Ask HN: How do you use IRC? - jrgnsd

I see a lot of people and projects advertising the fact that they can be found on an IRC channel. I've tried it before, but generally I find that it's too distracting.<p>How does the HN community use IRC? Any tips on how to successfully use IRC to promote a company, product or project?
======
jhchabran
I wouldn't say you'll use IRC directly to promote. It's just another
communication channel with people. Think of like twitter, everyone is almost
always online thanks to bouncers or irssi+ssh setups and you can query whoever
you want or need. They may respond if they see your message and think it
deserves an answer.

I'd say most of its interest comes from the support channels like #rubyonrails
or #python where you basically help people. After a while, you get to know
regular users and thus making new connections or even friendships. As an
example, I've got friends hanging out in a french sys-admin related channel
who sent to me people looking for python training. I made an offer and we
later called to them to finalize the order. I'd say such things are a
consequence of your genuine participation in channels rather an objective in
itself.

I use quassel as an IRC client, the core is installed on my personal server,
being always connected. I connect from my home or my laptop and always get
only what I haven't read thanks to quassel acting a bit like IMAP. I also have
a bitlbee setuped in order to act as a gateway to gtalk and hipchat, meaning I
got every single possible chat protocol I may use in quassel.

I desactivated notifications, which means If I minimize quassel, I won't see
anything, letting me focused. After each focused work cycle ( like every 30-45
minutes ) I just check if anything happened there and answers depending its
importance and my current priorities.

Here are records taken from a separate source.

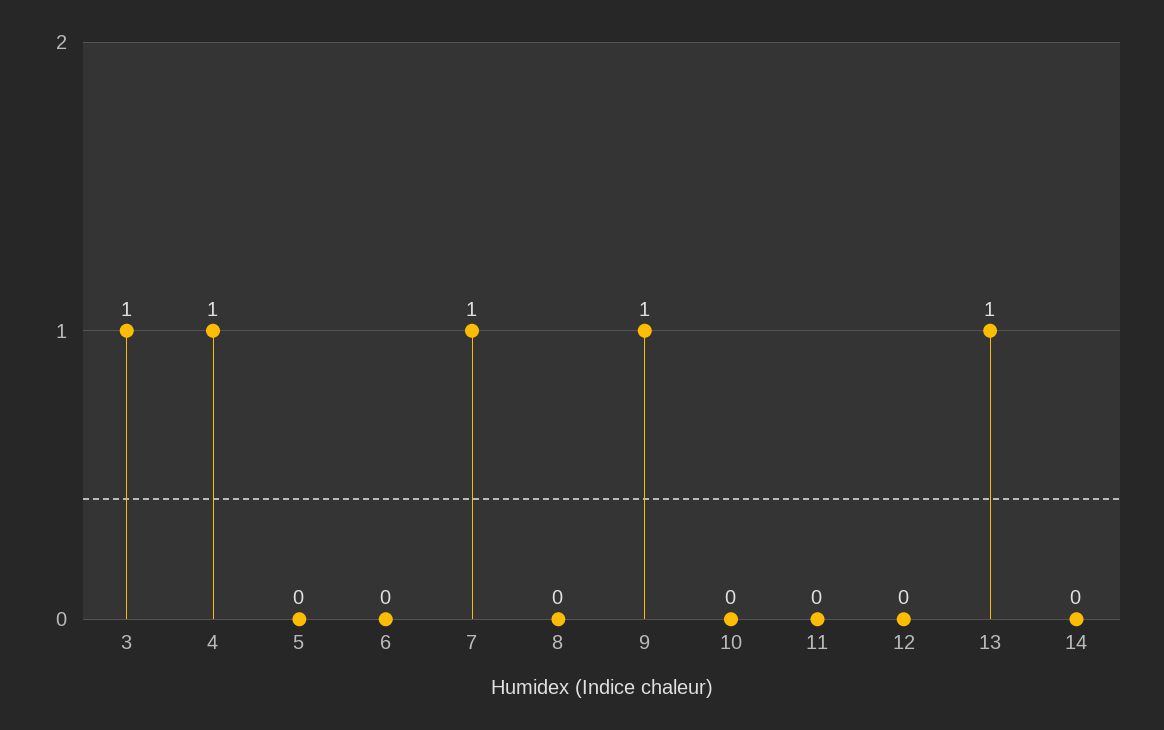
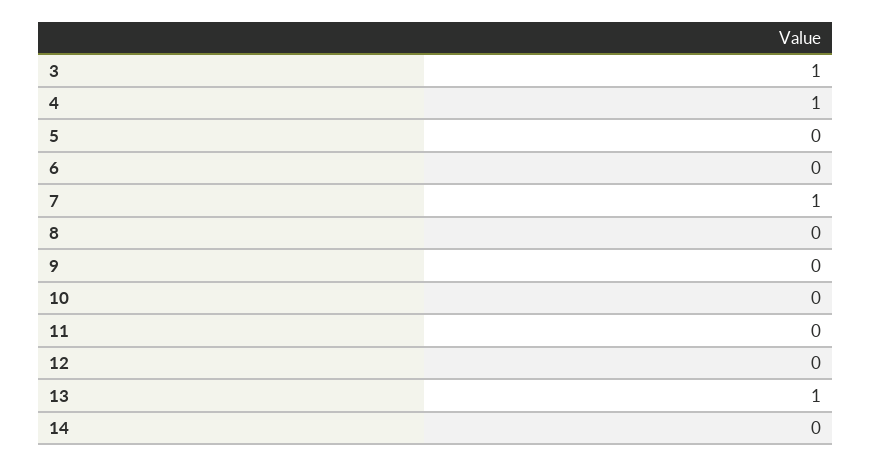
  {
    "3": 1,
    "4": 1,
    "5": 0,
    "6": 0,
    "7": 1,
    "8": 0,
-   "9": 1,
+   "9": 0,
    "10": 0,
    "11": 0,
    "12": 0,
    "13": 1,
    "14": 0
  }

I don't say I'm not available, which may
lead in a debate on why I can't answer right know, I just don't answer back
until I got prioritized stuff done first.

This way I can handle chat with wrecking daily productivity. As opposed to
that, phone just trouble my productivity, I almost never answer on my phone
except for a few people and use almost exclusively chat to avoid that.

------
debacle
I use bersirc. It's an old client, but it checks out. It's very simple to use.

You're not going to be able to use it to market a product, unless you're
specifically targeting hackers or bearded system administrators.